Cuarto Riesgo: Pero siempre hay un pero. La Inteligencia Artificial no es neutral. E Instrumentalizada como herramienta posiblemente sea muy útil, pero puesta en el centro de dispositivos de la toma de decisiones es un peligro, incluso de objetivización de una sola forma de ideologización. La instrumentalización más radical y absoluta, por ejemplo, de la Razón Neoliberal. Y, además, como bien explica Éric Sadin, legitimada por una eficiencia arrolladora. Después de todo ¿quién puede estar en contra de GoogleMaps, de Tinder, y de tantas otras aplicaciones que nos mejoran y hacen más dulce nuestra esclavitud al capitalismo tecnofeudal?

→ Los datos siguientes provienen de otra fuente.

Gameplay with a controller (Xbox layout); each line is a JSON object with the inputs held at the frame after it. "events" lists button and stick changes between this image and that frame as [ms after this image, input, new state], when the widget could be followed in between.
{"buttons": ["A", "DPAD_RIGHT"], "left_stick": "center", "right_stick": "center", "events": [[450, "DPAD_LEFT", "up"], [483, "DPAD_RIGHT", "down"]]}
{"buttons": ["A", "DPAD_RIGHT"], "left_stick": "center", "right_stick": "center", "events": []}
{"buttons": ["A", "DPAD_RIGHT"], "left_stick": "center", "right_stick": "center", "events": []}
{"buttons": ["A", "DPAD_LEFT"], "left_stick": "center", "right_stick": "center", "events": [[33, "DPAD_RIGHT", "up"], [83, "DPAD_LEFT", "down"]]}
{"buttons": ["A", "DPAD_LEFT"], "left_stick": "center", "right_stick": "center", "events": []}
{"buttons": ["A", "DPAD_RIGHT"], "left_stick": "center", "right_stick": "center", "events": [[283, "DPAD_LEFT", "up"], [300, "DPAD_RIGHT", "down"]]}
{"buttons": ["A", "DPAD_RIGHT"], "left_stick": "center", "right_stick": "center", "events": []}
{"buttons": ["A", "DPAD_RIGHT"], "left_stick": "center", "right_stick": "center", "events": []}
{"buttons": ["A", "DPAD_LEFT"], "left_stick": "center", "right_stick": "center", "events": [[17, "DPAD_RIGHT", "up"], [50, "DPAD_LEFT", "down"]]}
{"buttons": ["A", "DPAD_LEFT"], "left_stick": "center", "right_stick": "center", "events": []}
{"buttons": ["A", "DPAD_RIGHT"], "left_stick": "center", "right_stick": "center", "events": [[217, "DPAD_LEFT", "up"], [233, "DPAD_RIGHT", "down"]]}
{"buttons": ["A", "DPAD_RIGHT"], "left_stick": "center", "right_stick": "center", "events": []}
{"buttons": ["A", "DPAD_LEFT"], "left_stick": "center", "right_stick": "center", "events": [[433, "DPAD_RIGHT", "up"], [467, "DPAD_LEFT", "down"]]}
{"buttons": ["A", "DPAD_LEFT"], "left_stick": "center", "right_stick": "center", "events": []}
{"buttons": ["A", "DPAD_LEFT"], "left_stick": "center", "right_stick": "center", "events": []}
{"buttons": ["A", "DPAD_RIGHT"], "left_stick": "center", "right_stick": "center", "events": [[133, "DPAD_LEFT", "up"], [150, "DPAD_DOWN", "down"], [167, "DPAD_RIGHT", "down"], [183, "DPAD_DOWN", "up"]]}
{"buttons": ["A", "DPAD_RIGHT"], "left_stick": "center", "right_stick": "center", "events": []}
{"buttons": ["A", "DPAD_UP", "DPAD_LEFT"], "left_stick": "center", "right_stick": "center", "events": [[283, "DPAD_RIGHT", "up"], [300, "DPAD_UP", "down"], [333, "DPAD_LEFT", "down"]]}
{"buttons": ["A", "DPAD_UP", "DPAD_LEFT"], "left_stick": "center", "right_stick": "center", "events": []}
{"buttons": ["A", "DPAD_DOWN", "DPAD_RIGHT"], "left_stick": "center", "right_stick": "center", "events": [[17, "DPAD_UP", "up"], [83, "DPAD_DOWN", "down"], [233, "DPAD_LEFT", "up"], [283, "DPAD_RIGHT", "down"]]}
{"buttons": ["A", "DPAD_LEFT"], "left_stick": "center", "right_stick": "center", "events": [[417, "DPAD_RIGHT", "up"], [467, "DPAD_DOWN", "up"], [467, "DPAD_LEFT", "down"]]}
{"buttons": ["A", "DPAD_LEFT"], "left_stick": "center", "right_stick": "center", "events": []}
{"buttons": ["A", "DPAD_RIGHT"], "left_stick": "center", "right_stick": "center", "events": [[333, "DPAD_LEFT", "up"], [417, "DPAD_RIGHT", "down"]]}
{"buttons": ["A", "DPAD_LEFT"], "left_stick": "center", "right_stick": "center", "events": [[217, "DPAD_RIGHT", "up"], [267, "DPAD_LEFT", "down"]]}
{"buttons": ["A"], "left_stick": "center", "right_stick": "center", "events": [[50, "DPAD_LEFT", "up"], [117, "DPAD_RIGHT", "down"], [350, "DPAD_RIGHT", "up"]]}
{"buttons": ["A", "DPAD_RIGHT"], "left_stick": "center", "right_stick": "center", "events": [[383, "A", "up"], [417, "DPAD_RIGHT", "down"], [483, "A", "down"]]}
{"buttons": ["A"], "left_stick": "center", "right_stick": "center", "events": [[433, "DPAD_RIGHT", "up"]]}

La ciencia no ha sido neutral. La tecnocracia tampoco. Tampoco lo será la Inteligencia Artificial. Por supuesto esto parece una nota de ficción política. Si usted es de derecha estará ansioso esperando que por fin llegue a la Argentina esa utopía. Si usted es de izquierda o peronista, leerá con sorna esta nota pensando algo así como “hablale a los del conurbano que se mueren de hambre de Inteligencia Artificial”. Por eso esta nota está dirigida a los políticos de la próxima década. Nada más humano que el error. El error nos salva como especie y justifica y hace más bellos nuestros aciertos. El error supone nuestra libertad. La libertad nos hace humanos, brutales y bellos. Como diría el poeta español Blas de Otero: ángeles fieramente humanos.